Source information section start

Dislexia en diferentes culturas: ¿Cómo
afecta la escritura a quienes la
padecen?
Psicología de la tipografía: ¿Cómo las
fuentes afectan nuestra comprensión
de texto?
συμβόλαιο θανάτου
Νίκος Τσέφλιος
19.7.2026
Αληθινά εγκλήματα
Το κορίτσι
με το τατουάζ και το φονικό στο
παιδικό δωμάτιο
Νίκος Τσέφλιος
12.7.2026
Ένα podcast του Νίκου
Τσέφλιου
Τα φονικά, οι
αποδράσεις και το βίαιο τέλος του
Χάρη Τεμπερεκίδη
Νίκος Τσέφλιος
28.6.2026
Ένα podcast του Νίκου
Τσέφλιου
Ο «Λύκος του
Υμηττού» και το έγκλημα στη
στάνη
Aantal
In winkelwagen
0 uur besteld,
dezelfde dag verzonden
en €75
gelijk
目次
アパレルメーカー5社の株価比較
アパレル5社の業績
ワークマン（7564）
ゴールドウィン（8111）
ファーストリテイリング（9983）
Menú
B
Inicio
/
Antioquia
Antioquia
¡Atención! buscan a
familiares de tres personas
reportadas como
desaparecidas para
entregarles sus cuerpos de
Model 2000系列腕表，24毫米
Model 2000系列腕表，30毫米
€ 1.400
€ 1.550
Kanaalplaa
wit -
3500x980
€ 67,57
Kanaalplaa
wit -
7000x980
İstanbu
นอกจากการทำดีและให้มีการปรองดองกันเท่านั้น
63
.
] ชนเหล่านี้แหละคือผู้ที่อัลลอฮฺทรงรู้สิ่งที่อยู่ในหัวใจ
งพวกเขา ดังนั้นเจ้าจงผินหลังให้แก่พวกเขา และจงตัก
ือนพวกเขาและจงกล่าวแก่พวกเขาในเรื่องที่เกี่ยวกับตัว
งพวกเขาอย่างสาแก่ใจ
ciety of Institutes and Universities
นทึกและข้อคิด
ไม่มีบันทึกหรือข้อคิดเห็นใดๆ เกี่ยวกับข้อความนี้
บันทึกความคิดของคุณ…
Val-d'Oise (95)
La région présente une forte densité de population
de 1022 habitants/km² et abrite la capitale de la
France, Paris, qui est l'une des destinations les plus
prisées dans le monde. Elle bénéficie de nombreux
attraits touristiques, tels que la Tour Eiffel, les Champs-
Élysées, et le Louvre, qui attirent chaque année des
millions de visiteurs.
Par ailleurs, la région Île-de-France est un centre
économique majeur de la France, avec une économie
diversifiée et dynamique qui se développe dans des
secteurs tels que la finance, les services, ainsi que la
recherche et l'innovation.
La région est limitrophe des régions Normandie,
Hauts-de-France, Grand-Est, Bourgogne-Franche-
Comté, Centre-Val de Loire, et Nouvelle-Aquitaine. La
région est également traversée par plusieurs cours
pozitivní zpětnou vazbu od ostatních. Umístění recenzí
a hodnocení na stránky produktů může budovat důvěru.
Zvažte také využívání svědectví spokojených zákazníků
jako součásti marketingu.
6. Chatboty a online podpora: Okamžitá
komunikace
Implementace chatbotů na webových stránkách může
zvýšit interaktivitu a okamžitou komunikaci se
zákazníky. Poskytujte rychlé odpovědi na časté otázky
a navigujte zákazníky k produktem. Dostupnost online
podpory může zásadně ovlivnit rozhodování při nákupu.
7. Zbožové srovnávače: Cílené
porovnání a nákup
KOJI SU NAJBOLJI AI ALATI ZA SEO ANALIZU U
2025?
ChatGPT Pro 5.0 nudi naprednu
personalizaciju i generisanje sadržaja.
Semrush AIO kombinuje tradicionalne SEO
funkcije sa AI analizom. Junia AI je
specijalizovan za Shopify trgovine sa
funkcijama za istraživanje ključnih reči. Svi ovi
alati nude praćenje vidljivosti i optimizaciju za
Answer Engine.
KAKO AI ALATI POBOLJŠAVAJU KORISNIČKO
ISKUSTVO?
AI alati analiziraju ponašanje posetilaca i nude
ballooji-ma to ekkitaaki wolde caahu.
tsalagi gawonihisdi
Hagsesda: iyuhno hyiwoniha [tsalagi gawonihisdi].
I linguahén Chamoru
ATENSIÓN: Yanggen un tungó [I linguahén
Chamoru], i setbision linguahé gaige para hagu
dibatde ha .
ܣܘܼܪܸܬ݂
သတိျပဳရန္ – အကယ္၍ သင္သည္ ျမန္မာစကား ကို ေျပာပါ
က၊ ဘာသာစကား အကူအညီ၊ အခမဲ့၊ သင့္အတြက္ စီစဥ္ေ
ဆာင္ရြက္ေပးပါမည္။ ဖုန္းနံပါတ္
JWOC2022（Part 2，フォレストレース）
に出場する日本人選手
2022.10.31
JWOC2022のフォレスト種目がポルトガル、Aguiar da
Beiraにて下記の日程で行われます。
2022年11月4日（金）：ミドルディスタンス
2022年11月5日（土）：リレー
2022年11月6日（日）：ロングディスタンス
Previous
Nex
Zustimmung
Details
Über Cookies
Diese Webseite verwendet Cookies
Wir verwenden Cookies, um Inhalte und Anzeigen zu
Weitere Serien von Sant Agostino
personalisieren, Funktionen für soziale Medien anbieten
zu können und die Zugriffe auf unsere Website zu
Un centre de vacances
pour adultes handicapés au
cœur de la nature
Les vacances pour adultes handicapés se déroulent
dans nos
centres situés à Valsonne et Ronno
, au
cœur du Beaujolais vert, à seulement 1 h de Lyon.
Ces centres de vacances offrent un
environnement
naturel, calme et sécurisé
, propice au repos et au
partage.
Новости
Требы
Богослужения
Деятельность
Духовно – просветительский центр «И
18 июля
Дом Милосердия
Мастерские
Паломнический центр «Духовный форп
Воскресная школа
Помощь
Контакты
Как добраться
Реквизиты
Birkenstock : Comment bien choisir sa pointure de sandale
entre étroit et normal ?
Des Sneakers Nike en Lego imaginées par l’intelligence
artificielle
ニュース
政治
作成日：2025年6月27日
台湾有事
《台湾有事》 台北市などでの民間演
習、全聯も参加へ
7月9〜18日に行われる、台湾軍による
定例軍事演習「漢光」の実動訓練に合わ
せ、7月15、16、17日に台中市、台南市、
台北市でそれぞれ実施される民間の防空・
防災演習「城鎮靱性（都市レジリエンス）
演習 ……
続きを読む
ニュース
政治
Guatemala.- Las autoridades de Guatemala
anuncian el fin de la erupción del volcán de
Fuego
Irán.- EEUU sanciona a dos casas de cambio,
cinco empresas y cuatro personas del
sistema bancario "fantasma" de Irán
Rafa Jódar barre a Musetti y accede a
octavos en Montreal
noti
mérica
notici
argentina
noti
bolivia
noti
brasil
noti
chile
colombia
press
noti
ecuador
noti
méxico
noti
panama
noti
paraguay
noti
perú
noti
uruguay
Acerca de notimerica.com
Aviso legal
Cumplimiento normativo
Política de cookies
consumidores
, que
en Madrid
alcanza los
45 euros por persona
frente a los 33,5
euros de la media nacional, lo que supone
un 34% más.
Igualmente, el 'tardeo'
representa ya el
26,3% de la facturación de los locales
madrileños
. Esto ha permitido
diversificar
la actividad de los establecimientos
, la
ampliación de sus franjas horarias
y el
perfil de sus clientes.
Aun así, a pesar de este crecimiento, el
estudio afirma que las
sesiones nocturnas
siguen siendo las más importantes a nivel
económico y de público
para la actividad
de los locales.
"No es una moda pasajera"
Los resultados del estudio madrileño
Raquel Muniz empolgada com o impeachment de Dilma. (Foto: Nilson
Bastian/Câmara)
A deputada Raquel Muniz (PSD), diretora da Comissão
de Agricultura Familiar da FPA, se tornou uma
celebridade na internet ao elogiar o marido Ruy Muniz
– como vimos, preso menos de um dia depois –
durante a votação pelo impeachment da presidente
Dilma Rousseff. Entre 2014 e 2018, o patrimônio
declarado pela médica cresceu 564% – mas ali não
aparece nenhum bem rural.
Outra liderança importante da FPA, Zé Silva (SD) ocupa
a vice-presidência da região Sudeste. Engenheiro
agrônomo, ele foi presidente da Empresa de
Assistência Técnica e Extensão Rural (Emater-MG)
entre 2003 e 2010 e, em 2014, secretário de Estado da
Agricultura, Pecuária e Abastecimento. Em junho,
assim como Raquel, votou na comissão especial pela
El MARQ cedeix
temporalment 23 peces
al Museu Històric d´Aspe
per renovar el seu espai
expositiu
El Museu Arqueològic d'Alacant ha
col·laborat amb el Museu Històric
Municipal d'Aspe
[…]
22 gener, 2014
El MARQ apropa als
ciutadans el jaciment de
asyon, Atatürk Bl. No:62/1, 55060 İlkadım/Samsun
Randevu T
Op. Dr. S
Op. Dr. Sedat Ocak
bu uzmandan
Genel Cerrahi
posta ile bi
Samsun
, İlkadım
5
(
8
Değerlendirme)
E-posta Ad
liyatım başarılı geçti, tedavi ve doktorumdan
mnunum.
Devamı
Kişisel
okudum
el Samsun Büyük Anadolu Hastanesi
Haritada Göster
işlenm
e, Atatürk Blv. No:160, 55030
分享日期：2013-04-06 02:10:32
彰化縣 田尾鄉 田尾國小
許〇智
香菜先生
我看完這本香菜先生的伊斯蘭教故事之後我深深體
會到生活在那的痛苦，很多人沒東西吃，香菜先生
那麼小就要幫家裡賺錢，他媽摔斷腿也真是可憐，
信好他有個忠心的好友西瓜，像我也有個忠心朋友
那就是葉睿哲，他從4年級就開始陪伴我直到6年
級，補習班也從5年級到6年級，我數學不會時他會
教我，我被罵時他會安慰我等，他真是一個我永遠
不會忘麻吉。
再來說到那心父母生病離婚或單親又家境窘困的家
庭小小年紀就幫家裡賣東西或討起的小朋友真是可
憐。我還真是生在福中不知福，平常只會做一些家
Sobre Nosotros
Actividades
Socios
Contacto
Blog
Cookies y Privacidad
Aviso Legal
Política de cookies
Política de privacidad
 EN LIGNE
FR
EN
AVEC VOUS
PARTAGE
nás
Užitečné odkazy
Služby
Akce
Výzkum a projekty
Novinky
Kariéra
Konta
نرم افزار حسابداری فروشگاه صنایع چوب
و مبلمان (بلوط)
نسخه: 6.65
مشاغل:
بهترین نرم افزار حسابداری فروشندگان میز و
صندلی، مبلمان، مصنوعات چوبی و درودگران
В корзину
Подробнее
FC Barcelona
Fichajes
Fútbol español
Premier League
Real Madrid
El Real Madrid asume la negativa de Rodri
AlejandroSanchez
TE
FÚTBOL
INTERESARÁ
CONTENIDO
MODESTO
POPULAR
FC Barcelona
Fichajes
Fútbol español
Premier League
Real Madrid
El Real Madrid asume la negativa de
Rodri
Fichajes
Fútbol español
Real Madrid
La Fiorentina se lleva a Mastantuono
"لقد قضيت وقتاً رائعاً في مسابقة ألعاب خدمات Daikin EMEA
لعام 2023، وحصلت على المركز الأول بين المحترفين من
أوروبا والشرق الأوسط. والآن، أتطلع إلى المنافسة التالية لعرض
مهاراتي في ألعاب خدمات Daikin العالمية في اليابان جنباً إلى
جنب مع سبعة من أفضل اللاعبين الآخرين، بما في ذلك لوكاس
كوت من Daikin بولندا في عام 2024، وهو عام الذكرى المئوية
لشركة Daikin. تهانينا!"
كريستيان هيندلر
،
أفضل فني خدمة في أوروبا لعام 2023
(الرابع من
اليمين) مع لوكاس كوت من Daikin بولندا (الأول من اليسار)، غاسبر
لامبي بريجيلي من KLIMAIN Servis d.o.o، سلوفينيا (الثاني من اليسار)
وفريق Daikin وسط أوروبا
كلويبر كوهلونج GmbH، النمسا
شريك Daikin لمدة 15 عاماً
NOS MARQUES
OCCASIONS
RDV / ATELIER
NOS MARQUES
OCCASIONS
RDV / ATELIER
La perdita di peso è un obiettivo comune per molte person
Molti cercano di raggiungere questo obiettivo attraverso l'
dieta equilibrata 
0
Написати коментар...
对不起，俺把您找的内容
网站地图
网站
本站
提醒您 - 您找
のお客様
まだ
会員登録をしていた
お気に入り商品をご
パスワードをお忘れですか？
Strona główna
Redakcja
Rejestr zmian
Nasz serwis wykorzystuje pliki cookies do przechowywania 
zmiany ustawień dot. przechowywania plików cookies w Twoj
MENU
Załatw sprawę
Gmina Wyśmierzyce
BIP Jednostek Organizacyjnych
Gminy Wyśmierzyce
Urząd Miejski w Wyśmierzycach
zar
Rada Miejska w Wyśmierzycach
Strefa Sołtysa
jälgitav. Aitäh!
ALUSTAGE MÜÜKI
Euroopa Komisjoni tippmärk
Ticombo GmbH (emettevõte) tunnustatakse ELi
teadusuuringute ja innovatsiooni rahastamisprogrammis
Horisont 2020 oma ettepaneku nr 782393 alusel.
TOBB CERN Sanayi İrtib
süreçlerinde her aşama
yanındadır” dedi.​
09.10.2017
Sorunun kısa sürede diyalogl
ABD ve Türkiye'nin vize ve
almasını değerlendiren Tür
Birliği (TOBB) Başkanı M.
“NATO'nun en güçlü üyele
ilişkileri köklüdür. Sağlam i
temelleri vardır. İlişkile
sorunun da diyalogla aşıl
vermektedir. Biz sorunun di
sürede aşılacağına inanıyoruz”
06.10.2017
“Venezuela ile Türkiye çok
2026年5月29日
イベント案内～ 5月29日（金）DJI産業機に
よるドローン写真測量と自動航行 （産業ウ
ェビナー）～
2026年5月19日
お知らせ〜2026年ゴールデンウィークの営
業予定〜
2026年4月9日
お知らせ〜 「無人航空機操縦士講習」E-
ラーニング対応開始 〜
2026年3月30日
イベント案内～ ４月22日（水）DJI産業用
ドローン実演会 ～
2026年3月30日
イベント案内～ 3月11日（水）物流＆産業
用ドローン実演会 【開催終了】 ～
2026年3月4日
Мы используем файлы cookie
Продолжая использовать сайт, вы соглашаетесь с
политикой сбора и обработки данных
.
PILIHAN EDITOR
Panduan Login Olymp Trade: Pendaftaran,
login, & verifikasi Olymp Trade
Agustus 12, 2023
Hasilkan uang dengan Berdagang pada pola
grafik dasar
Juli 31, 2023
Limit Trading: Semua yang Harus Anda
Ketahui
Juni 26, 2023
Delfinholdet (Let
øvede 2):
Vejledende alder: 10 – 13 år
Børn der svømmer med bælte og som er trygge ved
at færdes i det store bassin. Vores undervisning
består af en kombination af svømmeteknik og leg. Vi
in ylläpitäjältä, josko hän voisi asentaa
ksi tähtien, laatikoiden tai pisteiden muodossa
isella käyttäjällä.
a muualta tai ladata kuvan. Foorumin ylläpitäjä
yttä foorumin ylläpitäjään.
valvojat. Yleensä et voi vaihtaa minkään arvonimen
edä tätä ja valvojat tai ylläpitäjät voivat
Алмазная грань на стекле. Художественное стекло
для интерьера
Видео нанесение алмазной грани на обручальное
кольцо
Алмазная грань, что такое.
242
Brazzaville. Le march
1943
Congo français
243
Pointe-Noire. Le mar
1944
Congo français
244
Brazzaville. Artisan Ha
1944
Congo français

Source information section end

» **Requirement**
In the lines above, find each one with "Алмазная" and list it.

» **Your solution**
Алмазная грань на стекле. Художественное стекло
Алмазная грань, что такое.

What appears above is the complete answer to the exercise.